The International Brotherhood of Electrical Workers has joined State Sen. George Maziarz, chairman of the Senate's energy committee, in arguing that a $2 billion underground electrical transmission line from Quebec to New York City will endanger energy industry jobs throughout upstate New York.

The line, the Champlain Hudson Power Express, is being financed by the Blackstone Group, a New York City private equity firm that wants to take cheap electricity generated by Quebec's hydropower plants to the costly New York City market.

Although the plan supplies much-needed "clean" electricity to the city, bypassing bottlenecks in the state's antiquated transmission system, the union and Maziarz say the state needs to focus on upgrading and rebuilding the system, an effort that would also create jobs.

Both IBEW Local 97 in Syracuse, which represents 4,700 utility and power plant workers, and Maziarz have focused their efforts on the state Public Service Commission, which is being asked to approve the line's construction by its Albany-based developers.

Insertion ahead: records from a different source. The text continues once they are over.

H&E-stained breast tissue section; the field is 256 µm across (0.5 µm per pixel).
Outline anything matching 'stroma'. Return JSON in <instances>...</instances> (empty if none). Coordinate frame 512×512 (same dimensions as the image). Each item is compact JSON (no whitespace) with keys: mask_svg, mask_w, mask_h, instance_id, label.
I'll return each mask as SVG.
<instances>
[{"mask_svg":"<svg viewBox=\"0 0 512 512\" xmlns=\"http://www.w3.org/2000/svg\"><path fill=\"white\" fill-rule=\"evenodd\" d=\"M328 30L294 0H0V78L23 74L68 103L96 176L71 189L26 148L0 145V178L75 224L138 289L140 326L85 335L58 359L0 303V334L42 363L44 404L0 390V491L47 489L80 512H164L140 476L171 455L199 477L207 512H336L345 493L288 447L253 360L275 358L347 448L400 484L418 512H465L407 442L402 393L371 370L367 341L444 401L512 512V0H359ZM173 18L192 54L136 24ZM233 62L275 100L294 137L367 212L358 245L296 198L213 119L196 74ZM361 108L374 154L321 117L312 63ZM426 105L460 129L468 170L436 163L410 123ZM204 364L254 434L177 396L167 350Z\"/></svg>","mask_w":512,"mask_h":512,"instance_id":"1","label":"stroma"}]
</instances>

New York's transmission system, which is owned largely by various regional utilities, does not have enough capacity between Utica and Albany and south of Albany to send all the power generated in upstate power plants to where it is needed most in places such as Manhattan and Long Island. The Champlain Hudson line is a direct-current line that cannot connect to existing transmission lines in the state, essentially making it a 350-mile "extension cord," according to union officials.

The massive losses of power along these bottlenecks prevent cheaper upstate electricity from getting to the downstate market, and it also reduces the value of the upstate plants. What to do with the transmission system -- and how to modernize it -- is expected to be a major part of Gov. Andrew M. Cuomo's energy strategy in the coming year. IBEW Local 97 believes that if transmission line modernization becomes a major state priority, then power plant developers will begin investing in upstate facilities, many of which are underutilized because of the congestion problem.

"Thousands of additional jobs will occur in power generation from within New York State when power generation developers receive a signal that the transmission issue -- and thus the ability to get their product to market -- will be addressed," IBEW Local 97 President Theodore Skerpon wrote PSC Chairman Garry Brown on Dec. 22.

Meanwhile, Maziarz says he's considering holding a Senate hearing on the Champlain Hudson project, a move that would put additional pressure on the PSC. "I'm leaning toward it," Maziarz said. "But I probably will want to talk to the other committee members first."